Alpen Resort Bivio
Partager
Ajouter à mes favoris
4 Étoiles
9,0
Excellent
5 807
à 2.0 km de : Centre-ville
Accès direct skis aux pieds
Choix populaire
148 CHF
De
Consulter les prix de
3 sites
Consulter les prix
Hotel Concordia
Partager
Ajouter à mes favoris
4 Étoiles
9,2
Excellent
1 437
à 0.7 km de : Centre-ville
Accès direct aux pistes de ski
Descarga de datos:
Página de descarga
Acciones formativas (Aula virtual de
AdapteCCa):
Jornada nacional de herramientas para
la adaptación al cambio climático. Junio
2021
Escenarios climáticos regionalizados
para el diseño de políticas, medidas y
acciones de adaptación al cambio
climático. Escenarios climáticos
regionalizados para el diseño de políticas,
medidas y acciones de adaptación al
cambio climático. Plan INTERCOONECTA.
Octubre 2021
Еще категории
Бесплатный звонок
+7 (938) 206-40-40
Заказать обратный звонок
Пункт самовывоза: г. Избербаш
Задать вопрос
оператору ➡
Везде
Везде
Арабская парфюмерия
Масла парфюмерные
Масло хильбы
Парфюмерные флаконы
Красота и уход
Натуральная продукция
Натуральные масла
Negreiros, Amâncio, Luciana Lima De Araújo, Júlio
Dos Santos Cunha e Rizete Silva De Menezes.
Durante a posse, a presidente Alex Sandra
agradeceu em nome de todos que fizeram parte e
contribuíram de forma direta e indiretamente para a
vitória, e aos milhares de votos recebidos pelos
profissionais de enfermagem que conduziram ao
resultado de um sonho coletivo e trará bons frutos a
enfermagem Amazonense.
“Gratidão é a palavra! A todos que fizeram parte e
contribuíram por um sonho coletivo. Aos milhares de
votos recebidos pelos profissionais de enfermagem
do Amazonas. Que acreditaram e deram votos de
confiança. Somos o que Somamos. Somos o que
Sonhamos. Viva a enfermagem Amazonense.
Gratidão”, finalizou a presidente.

□ □ □ □ □

**EXERCISE DESCRIPTION**
Quote every line of the records above, from the first down to the one holding "Jornada nacional de herramientas para", exactly as written.

**RESULT FOR THIS EXERCISE**
Alpen Resort Bivio
Partager
Ajouter à mes favoris
4 Étoiles
9,0
Excellent
5 807
à 2.0 km de : Centre-ville
Accès direct skis aux pieds
Choix populaire
148 CHF
De
Consulter les prix de
3 sites
Consulter les prix
Hotel Concordia
Partager
Ajouter à mes favoris
4 Étoiles
9,2
Excellent
1 437
à 0.7 km de : Centre-ville
Accès direct aux pistes de ski
Descarga de datos:
Página de descarga
Acciones formativas (Aula virtual de
AdapteCCa):
Jornada nacional de herramientas para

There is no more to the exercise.